# Sticky  Let's Talk Budgies!



## FaeryBee

*Let's Talk Budgies​
Talk Budgies is a unique site dedicated to the best practices in budgie care for the optimal health and well-being of budgies.

Our understanding of how to provide the best care for budgies advances as Avian Veterinarians and Researches continue to make strides through ongoing research, knowledge and experience. 
We strive to continue learning and hope the resources made available on this site will help others passionate about their budgies do the same.

Long gone are the days when putting a budgie in a tiny cage, providing seed, water and a toy or two was acceptable. 
We now recognize the importance of quarantine, the danger of feeding grit, the value of positive reinforcement in taming and bonding, how nutrition and a stimulating environment contribute to a budgie's health, what is involved in ethical and responsible breeding, how to discourage egg laying and much more!

Talk Budgies encourages our members to take the responsibility of personally and actively utilizing the resources available on this site to further their own knowledge. 
The information compiled in the Budgie Articles section as well as the "stickies" found at the top of each of the site's various sections is invaluable for that purpose. 
The more effort an individual chooses to expend on his/her research throughout the forum, the more benefit that member will recognize.

Our on-site staff Administrator and Moderators work in unpaid volunteer positions seeking to further the site's purpose and goals by guiding members toward the correct information sections necessary to meet their needs.

It is important that members provide as much background detail as possible whenever asking for advice. 
Doing so allows others a more thorough understanding of the issues which must be considered when providing valid suggestions and recommendations.

Talk Budgies primary concern is always the health and well-being of the budgies!

When responding to inquiries, Staff Members will consider not only the questions being asked, but also the poster's previous posting history, as well as what we are able to determine regarding the individual's level of knowledge and experience. 
Staff will often pose questions to the individual in order to clarify our understanding before any advice will be offered.
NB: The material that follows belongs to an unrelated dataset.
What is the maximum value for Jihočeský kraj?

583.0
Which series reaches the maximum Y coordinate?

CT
When providing suggestions, recommendations and guidance, our Staff is responding not only to the original poster, but also to the community at large.
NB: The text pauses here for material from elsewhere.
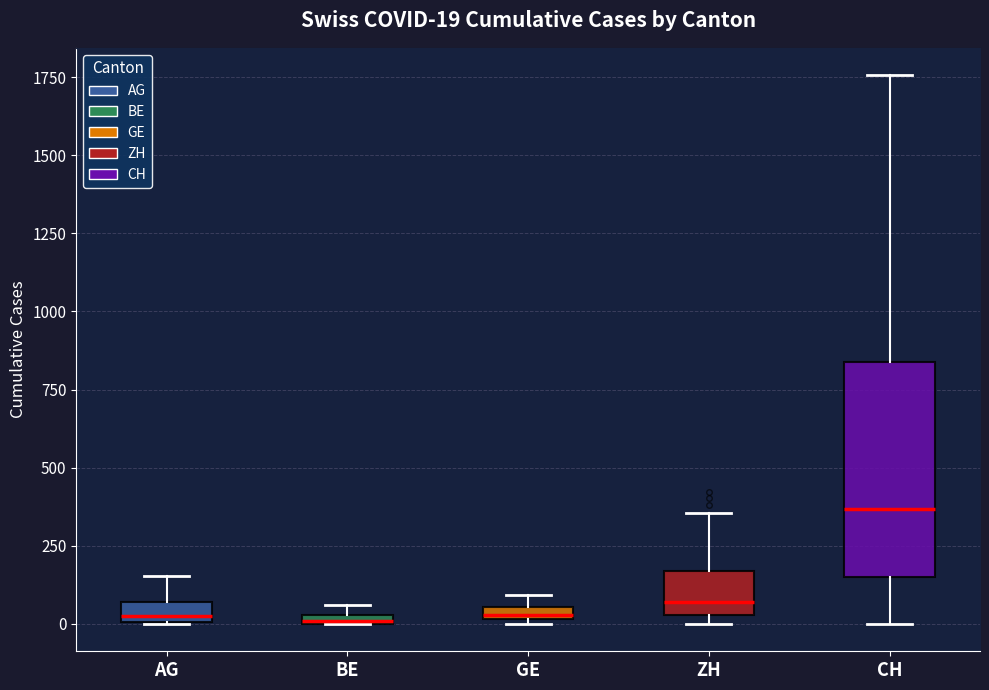

Comparing the boxes themselves (not the whiskers), which one is the tallest?

CH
Unlike "social" forums, focus of this site is geared toward learning. 
We've provided the means for members to find answers to most basic questions on their own and expect each person to make the effort necessary to do so. 
This helps us avoid continually repeating information that has been asked and answered multiple times and is easily accessible with a little effort.

When members post on this site, remember your comments should be based on fact rather than just your personal feelings or opinions.

In addition to research and learning, members here are welcome to share and enjoy stores and pictures of their budgies and other pets, offer reviews of various budgie products, engage in contest and forum games.

We hope your time on the Talk Budgies site will be both educational and rewarding in furthering your desire to give your budgies the very best possible care for their optimal health and well-being.

So people ... 
Let's Talk Budgies!​*


----------